Dylan komt aantuffen in een feloranje motorbootje. Hij schept snel wat water uit de boot voor we instappen. Naast hem zit de kleine Feline (9), die haar zeilles onderbrak voor een toiletbezoek aan wal. Onderweg praat Feline honderduit over het zeilkamp, dat ze elke zomer samen met haar broertje bijwoont. ,,Kijk, daar is hij”, wijst ze enthousiast als we in de buurt van de optimisten komen.
Eierstokken
Ze stapt op het vlot dat bij het klasje drijft en wij varen verder. ,,Wat een schattig kind”, zucht ik. Tosca knikt. ,,Je krijgt hier wel klapperende eierstokken van, ja. Zeker tijdens het avondeten, wanneer iedereen zijn ervaringen deelt. Dat is heerlijk om te zien.”
We komen aan bij de les van Jesse (19). Hij zit op de motorboot met hulpinstructeur Goedele en probeert een boeg uit het water te trekken. ,,We gaan een tochtje maken, daarachter is meer wind”, zegt hij. ,,Dat is altijd moeilijk”, beaamt Dylan. ,,De wind komt hier van alle kanten en draait heel vaak. Zeker op dagen als deze, wanneer er weinig wind is, is het moeilijk om uit te vinden waar je het beste zeilt.”
Botsing
,,Piet, vaar je nu voor de wind?” vraagt Jesse streng. Piet duwt het roer van zich af en draait richting de boeg. Terwijl Jesse uitlegt wat hij gaat doen, gebeurt verderop bijna een botsing en valt een pet in het water. Een blonde jongen laat zijn zeil gemoedelijk klapperen terwijl een wijsvinger diep in zijn neus verdwijnt. ,,Mees, kijk eens naar je zeil”, roept Jesse. Mees trekt zijn zeil meteen strakker en vliegt vooruit.

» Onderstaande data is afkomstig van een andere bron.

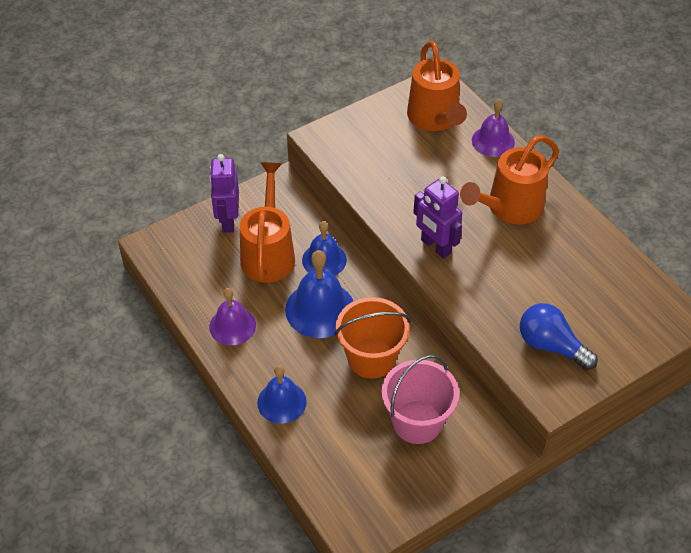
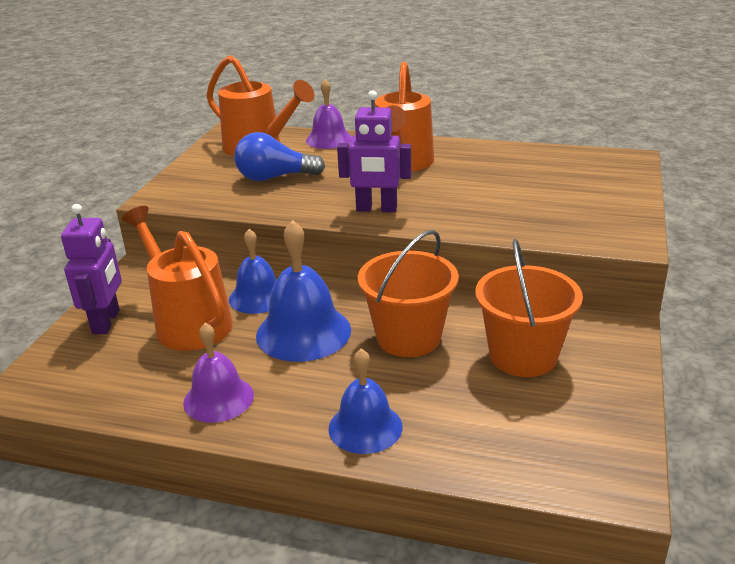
camera: 40 degrees left, 20 degrees down
purple robot [209,154,239,233] -> purple robot turned 135 degrees counterclockwise [61,204,122,334]
pink bucket [381,355,459,444] -> orange bucket [475,239,583,377]
blue light bulb [520,303,598,370] -> blue light bulb moved to [234,132,325,181]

Ik neem het roer over en stuur de boot richting plas twee. In mijn element en halverwege de vaargeul draai ik de motor helemaal open, maar Dylan maant me vaart te minderen. ,,Aan de kant bouwen vogels nestjes, dus daar moeten geen golven overheen komen. Daarnaast willen we de bewoners van de huizen aan de oever te vriend houden”, vertelt Dylan.

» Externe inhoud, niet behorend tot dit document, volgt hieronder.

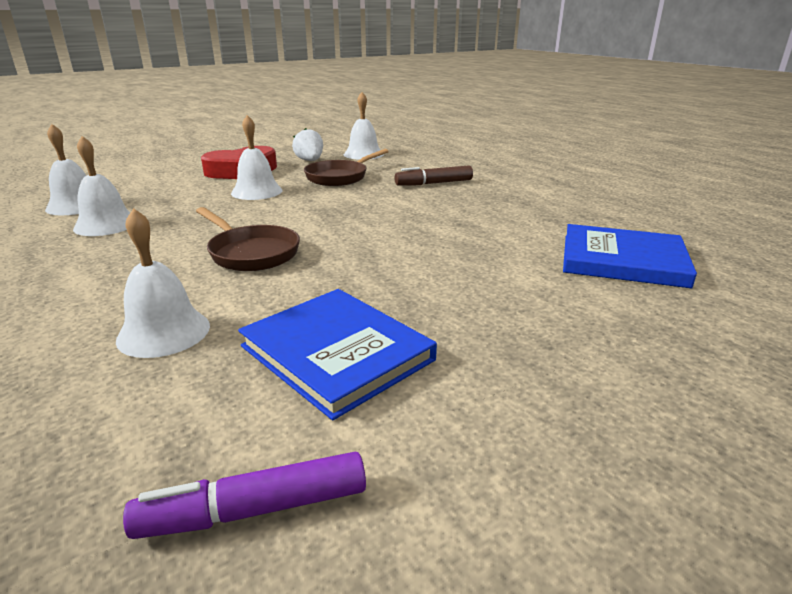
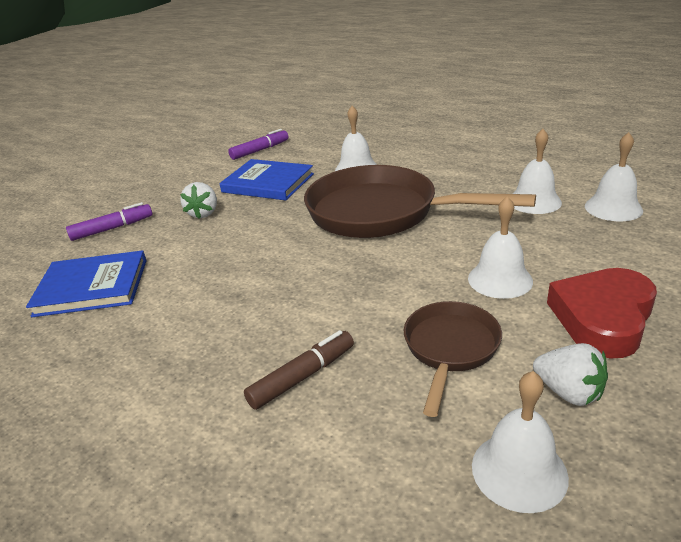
camera: 160 degrees right, 5 degrees up
brown pan [196,207,300,271] -> brown pan [304,165,536,238], size x1.92
none -> purple marker [66,202,152,241]
none -> white strawberry [180,182,217,219]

Rustig tuffend vaar ik verder, onder een loopbrug en een tunnel door, tot we uitkomen bij de grotere plas waar de oudere kinderen les krijgen. We varen naar Bas, die met vier dertienjarige meisjes in een polyvalk zitten. ,,Mag ik even je les onderbreken?” vraagt Dylan. ,,Jullie krijgen een nieuwe instructrice.” Ik stap over van de motorboot naar de valk, terwijl Bas de boot gedwee verlaat.
Gered
De meisjes zijn zondag begonnen met varen, maar kunnen er meer van dan hun nieuwe instructrice, die nota bene aan het roer zit. ,,Pas op, we mogen niet verder dan die gele boei”, zegt Mare. Daarachter vinden surflessen plaats die we niet in de weg mogen zitten. Wanneer we gevaarlijk dicht bij de gele boei komen, trekt Gaia hard aan het roer. We gaan overstag en zijn gered van vijandelijk territorium. ,,Goed gedaan Gaia”, roept Bas vanuit de motorboot.
Ik heb tijdens mijn dag als instructeur waarschijnlijk meer geleerd dan aangeleerd, maar daar ga ik niet om treuren.